YOUR TASK: Set out exactly, line by line, the stretch of data below that begins at the line containing "<source format=gto>" and ends at the line containing "X352992D02*", with both ends kept.

Collected data entries:
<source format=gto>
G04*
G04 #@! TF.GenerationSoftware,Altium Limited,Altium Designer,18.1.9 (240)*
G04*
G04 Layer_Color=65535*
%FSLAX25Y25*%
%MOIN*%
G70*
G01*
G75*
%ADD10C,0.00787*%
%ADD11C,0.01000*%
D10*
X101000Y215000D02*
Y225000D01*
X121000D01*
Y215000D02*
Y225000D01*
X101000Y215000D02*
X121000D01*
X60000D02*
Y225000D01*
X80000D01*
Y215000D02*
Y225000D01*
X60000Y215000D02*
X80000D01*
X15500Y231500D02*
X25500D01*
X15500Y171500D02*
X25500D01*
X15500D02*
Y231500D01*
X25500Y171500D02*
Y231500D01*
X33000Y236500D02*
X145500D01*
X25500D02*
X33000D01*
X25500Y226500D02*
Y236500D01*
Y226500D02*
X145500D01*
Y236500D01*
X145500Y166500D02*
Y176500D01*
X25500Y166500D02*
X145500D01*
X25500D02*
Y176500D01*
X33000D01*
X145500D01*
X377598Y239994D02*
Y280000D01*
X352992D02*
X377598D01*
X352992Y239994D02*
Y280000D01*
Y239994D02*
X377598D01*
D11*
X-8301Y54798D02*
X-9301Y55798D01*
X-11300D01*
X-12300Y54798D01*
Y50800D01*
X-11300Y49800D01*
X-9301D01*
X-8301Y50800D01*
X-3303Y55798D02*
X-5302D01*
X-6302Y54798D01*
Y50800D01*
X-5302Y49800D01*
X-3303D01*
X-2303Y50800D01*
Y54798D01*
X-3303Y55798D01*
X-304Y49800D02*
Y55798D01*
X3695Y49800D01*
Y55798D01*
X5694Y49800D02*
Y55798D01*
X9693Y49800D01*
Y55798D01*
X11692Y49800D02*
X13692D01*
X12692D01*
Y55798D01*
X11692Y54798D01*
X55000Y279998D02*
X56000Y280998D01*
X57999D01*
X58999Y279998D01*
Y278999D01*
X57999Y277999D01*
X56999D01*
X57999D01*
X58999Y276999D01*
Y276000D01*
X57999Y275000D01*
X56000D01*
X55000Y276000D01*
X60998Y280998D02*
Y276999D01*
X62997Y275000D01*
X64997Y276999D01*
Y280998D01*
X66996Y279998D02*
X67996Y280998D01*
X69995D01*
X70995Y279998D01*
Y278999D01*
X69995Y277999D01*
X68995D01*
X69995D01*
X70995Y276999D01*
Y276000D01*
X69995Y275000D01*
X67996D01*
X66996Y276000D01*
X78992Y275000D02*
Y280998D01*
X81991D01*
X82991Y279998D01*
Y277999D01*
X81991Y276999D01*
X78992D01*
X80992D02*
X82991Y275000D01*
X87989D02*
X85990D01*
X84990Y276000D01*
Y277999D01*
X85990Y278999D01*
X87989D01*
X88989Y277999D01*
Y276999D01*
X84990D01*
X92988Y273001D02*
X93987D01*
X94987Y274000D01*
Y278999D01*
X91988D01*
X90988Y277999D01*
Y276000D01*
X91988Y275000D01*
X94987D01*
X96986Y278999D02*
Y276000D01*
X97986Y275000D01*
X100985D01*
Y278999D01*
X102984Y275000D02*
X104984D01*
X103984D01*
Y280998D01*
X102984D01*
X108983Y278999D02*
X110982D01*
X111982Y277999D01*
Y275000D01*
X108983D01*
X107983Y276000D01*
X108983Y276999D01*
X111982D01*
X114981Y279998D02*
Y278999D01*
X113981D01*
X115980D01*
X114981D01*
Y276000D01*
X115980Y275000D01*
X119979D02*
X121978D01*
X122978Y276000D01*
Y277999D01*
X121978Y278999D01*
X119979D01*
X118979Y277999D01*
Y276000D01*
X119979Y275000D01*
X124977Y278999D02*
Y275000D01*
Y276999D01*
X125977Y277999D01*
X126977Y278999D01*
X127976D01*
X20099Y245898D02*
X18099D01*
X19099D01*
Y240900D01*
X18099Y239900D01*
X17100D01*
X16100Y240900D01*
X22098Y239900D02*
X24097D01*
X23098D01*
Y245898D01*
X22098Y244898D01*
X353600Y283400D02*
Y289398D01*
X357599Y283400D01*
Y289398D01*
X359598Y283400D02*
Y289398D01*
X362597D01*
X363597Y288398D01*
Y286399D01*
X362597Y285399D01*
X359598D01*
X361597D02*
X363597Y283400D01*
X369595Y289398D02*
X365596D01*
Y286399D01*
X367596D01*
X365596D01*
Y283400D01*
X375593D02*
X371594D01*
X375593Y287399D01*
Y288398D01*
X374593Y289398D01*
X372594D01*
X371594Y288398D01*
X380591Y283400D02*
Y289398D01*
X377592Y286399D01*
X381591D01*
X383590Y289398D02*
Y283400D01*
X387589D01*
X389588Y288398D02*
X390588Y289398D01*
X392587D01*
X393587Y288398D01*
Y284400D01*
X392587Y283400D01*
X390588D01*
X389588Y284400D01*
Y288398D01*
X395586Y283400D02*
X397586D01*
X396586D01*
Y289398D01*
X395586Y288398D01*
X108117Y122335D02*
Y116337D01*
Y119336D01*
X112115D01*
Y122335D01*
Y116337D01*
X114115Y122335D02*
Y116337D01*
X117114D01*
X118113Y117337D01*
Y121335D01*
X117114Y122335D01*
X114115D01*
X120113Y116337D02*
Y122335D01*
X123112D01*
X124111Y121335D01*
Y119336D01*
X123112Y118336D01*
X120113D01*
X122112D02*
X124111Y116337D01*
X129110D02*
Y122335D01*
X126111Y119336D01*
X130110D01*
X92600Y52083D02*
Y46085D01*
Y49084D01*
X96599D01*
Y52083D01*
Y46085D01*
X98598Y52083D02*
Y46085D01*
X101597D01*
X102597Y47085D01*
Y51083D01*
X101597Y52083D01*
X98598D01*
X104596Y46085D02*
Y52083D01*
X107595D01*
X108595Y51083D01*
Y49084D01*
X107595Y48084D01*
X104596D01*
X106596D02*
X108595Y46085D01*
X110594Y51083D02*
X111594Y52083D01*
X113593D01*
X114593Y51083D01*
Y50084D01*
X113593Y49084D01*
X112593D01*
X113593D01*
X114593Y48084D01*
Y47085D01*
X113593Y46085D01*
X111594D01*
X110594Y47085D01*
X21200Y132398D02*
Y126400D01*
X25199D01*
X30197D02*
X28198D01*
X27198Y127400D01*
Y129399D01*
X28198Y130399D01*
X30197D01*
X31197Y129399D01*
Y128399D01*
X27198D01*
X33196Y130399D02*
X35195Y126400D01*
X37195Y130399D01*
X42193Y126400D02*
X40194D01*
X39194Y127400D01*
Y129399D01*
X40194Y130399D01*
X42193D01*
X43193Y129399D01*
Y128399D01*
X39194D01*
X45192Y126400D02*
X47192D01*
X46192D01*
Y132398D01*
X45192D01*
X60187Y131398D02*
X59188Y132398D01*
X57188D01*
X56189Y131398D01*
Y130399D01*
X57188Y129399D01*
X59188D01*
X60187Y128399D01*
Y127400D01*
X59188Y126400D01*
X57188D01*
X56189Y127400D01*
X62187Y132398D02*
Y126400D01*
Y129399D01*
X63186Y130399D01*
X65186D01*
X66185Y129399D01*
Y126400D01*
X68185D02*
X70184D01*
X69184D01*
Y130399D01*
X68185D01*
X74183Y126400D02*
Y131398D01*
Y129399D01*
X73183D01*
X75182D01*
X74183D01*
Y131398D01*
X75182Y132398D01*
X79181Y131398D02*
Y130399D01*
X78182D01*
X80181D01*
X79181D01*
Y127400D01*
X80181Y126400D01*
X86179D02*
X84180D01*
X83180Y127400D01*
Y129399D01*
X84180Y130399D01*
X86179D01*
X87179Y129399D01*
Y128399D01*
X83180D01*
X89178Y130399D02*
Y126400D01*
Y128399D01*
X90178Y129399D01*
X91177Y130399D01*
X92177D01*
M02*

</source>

--

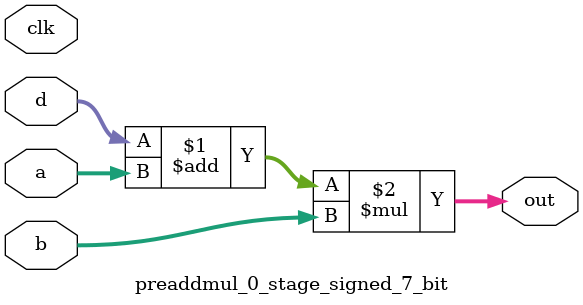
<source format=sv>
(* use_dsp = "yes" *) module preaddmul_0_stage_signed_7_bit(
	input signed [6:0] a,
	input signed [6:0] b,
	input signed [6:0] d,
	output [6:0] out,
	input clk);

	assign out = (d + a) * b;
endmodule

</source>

REPLY TO THE EXERCISE:
<source format=gto>
G04*
G04 #@! TF.GenerationSoftware,Altium Limited,Altium Designer,18.1.9 (240)*
G04*
G04 Layer_Color=65535*
%FSLAX25Y25*%
%MOIN*%
G70*
G01*
G75*
%ADD10C,0.00787*%
%ADD11C,0.01000*%
D10*
X101000Y215000D02*
Y225000D01*
X121000D01*
Y215000D02*
Y225000D01*
X101000Y215000D02*
X121000D01*
X60000D02*
Y225000D01*
X80000D01*
Y215000D02*
Y225000D01*
X60000Y215000D02*
X80000D01*
X15500Y231500D02*
X25500D01*
X15500Y171500D02*
X25500D01*
X15500D02*
Y231500D01*
X25500Y171500D02*
Y231500D01*
X33000Y236500D02*
X145500D01*
X25500D02*
X33000D01*
X25500Y226500D02*
Y236500D01*
Y226500D02*
X145500D01*
Y236500D01*
X145500Y166500D02*
Y176500D01*
X25500Y166500D02*
X145500D01*
X25500D02*
Y176500D01*
X33000D01*
X145500D01*
X377598Y239994D02*
Y280000D01*
X352992D02*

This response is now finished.